• EXERCISE REQUIREMENTS
Can you repeat every one of the lines below word for word, leaving the pictures out?

Start of EXTRACTED DATA

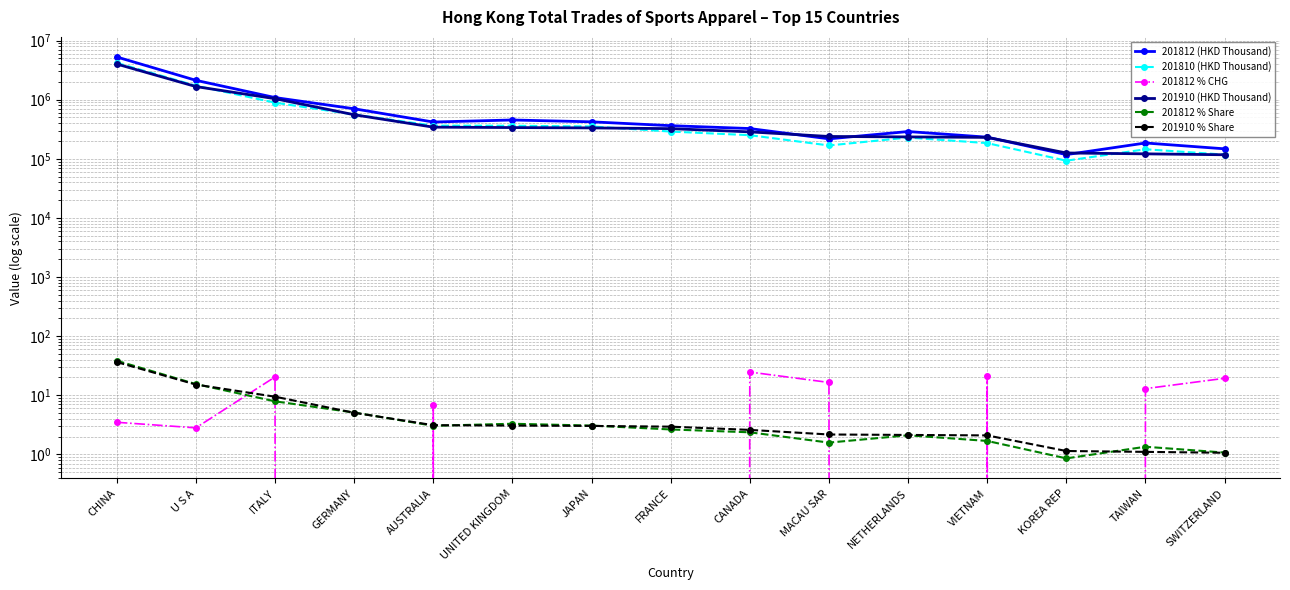

What is the smallest value displayed?

-25.9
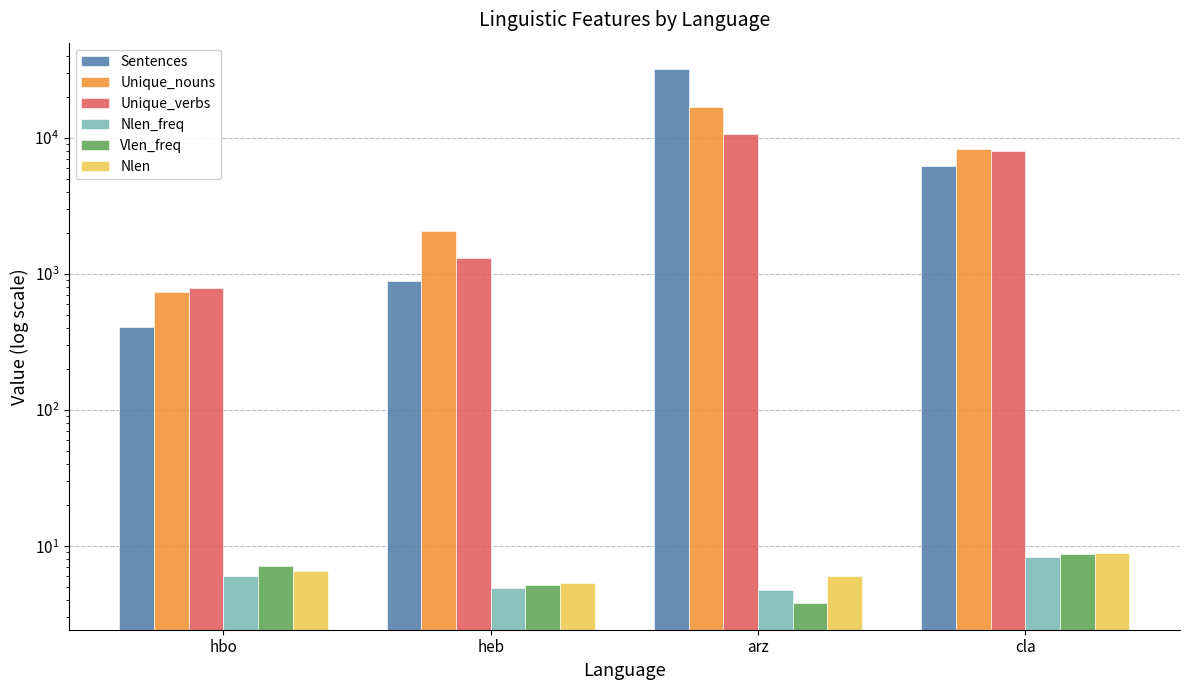

What is the label of the 3rd bar from the right?

heb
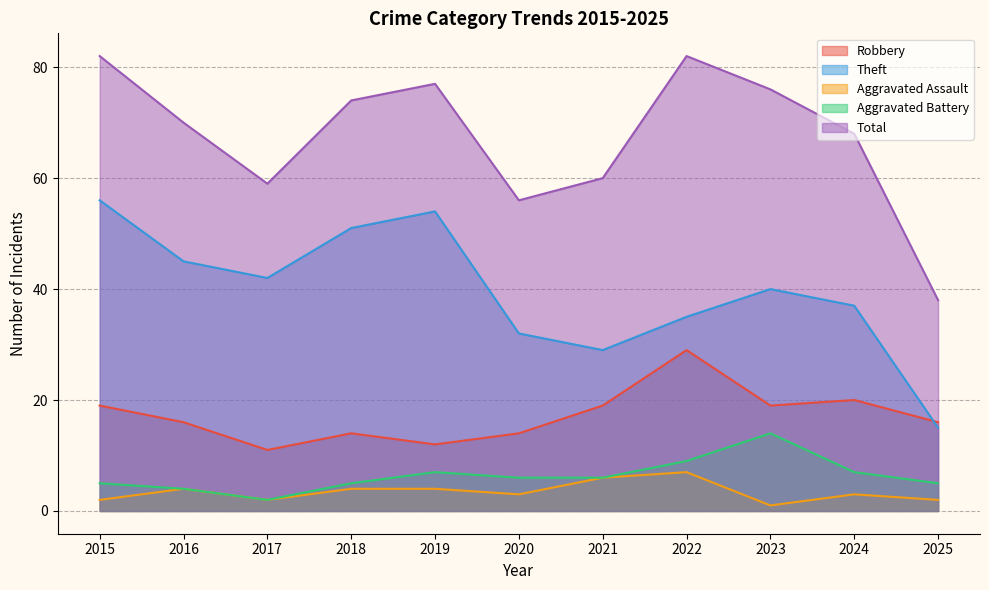

At how many categories does at least one series exceed 69?

6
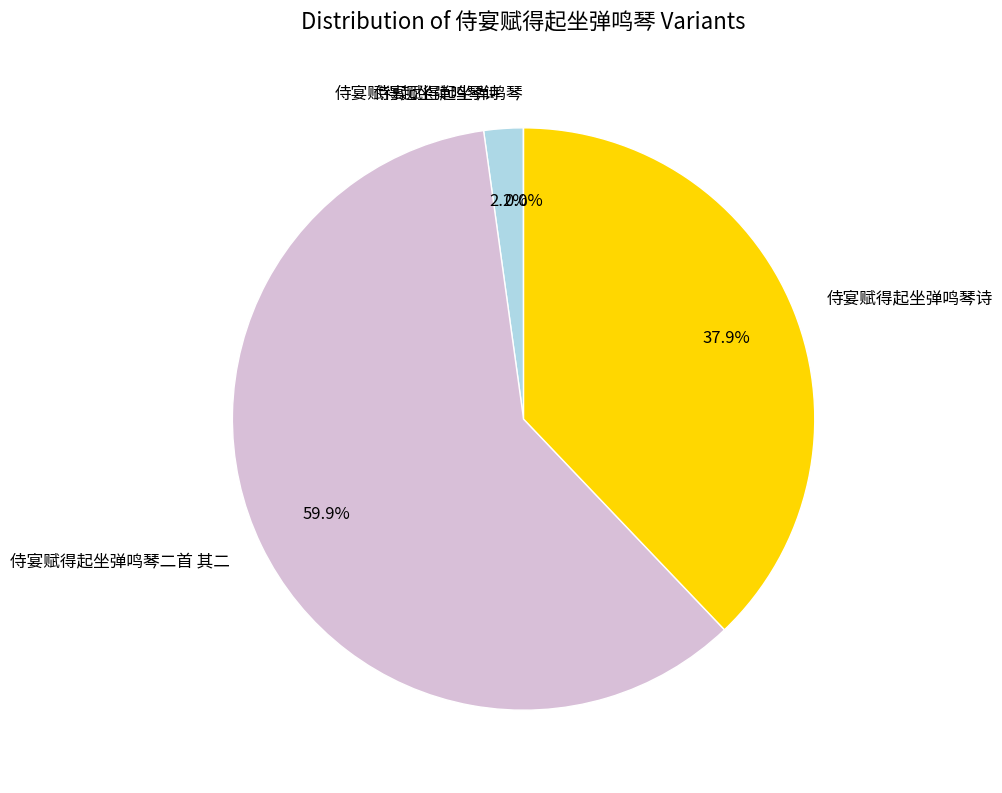

Is there any slice that represents more than half of the pie?

Yes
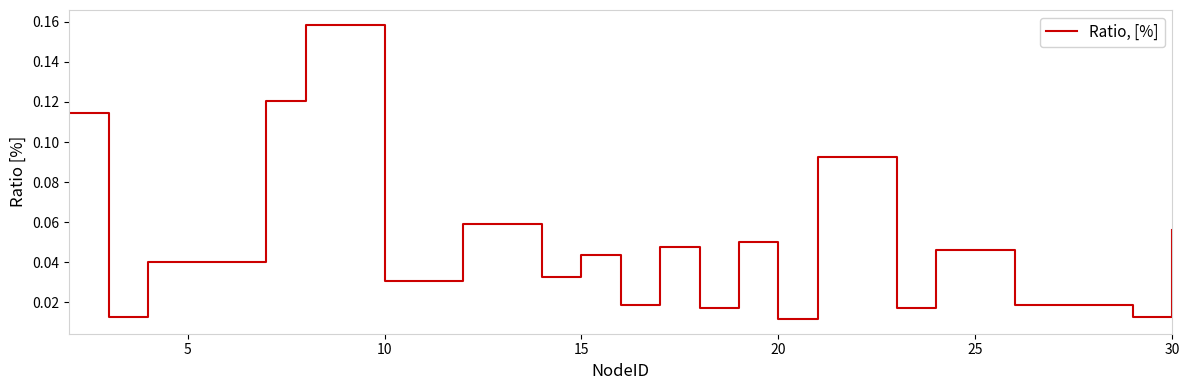

What is the difference between the maximum and minimum values?

0.1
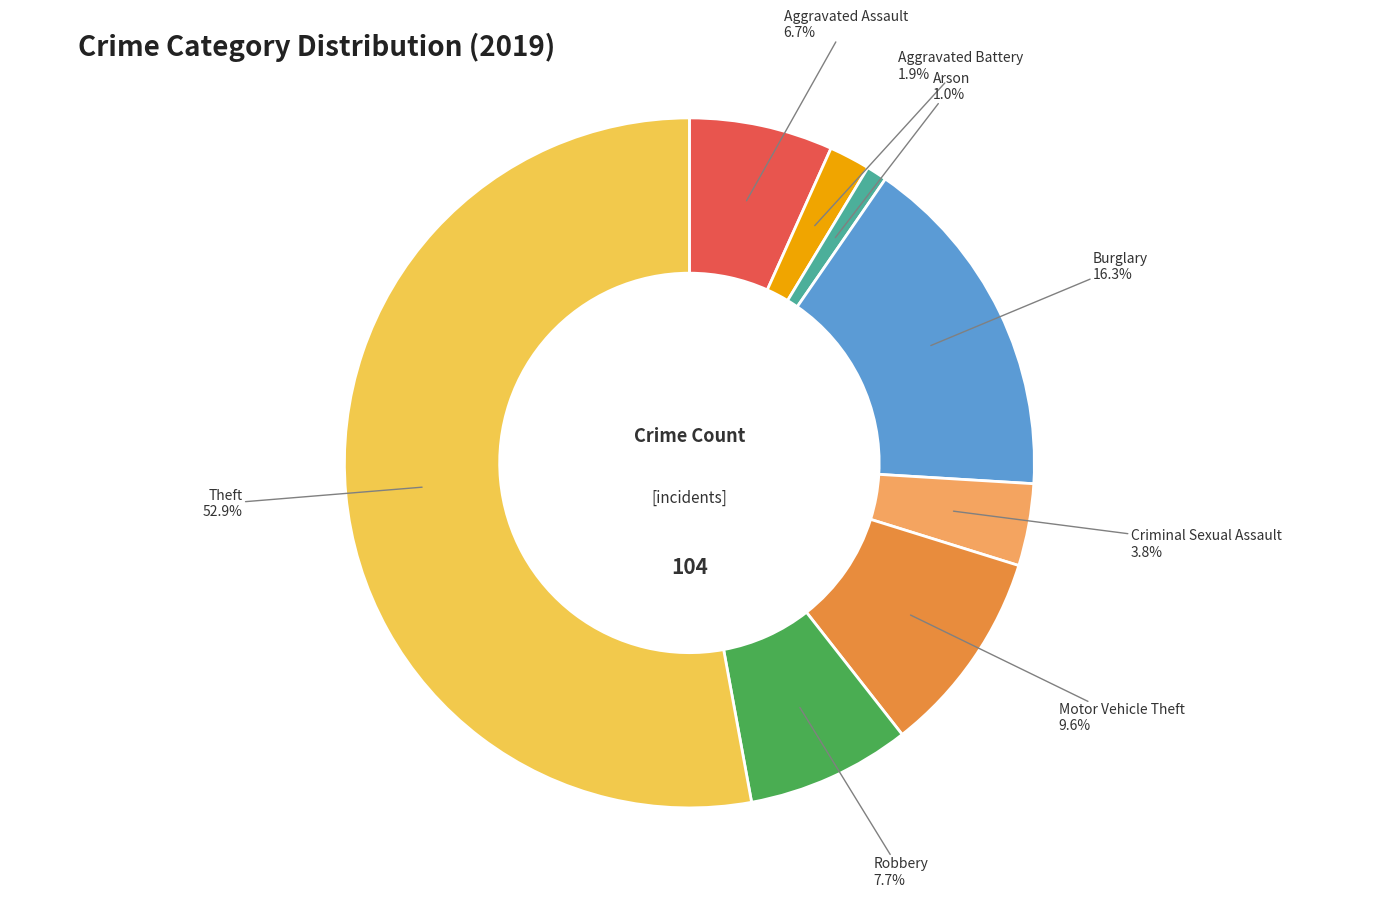

How many segments does this pie chart have?

8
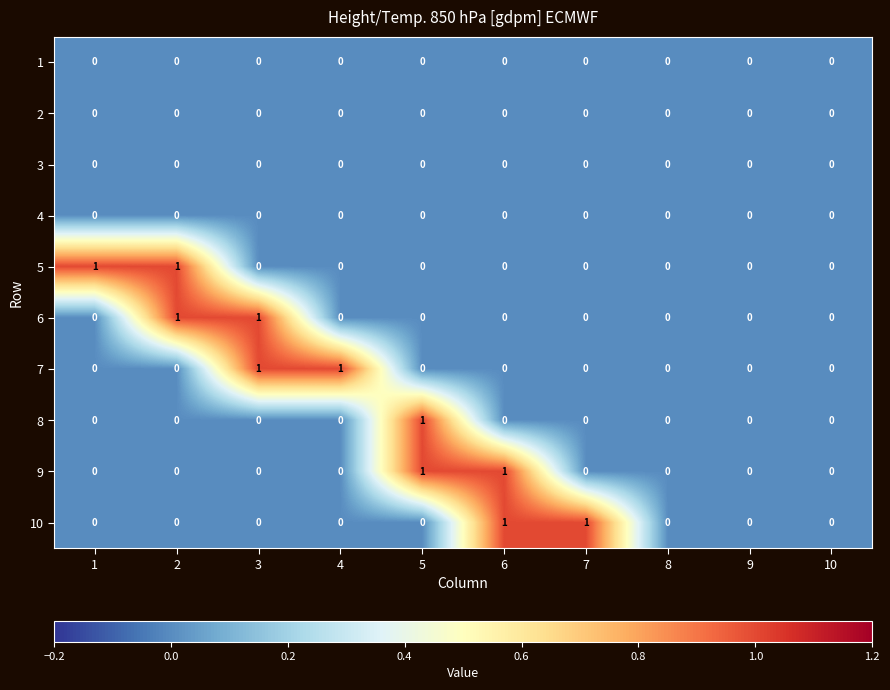

Count the number of categories in the chart.

10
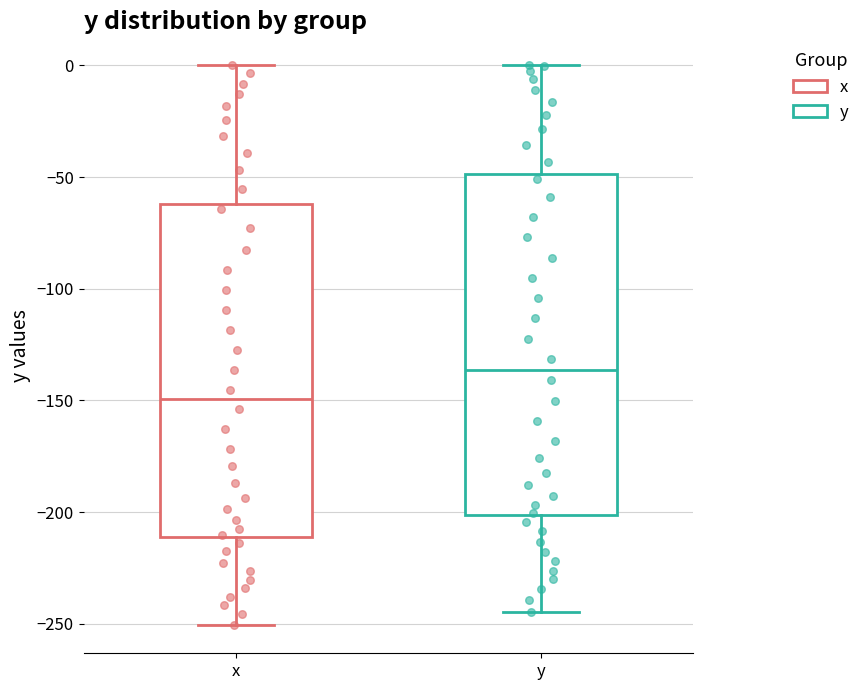

Where does the median line of the box for x sit on the y-axis? The values are not printed on the chart, so give them approximately, as read against the axis.

-150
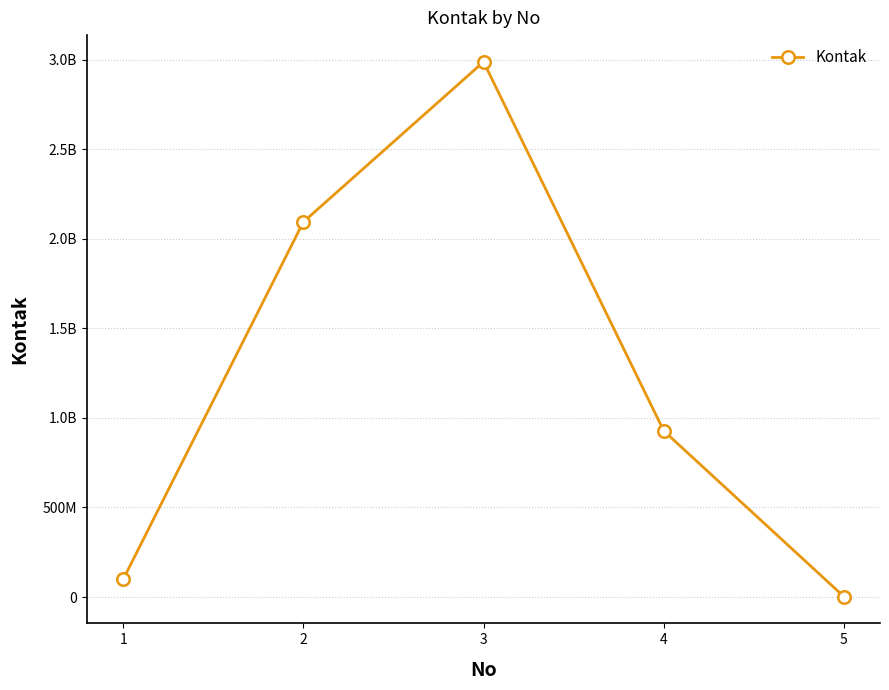

Does the chart have visible grid lines?

Yes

End of EXTRACTED DATA

• TASK RESPONSE
What is the smallest value displayed?

-25.9

What is the label of the 3rd bar from the right?

heb

At how many categories does at least one series exceed 69?

6

Is there any slice that represents more than half of the pie?

Yes

What is the difference between the maximum and minimum values?

0.1

How many segments does this pie chart have?

8

Count the number of categories in the chart.

10

Where does the median line of the box for x sit on the y-axis? The values are not printed on the chart, so give them approximately, as read against the axis.

-150

Does the chart have visible grid lines?

Yes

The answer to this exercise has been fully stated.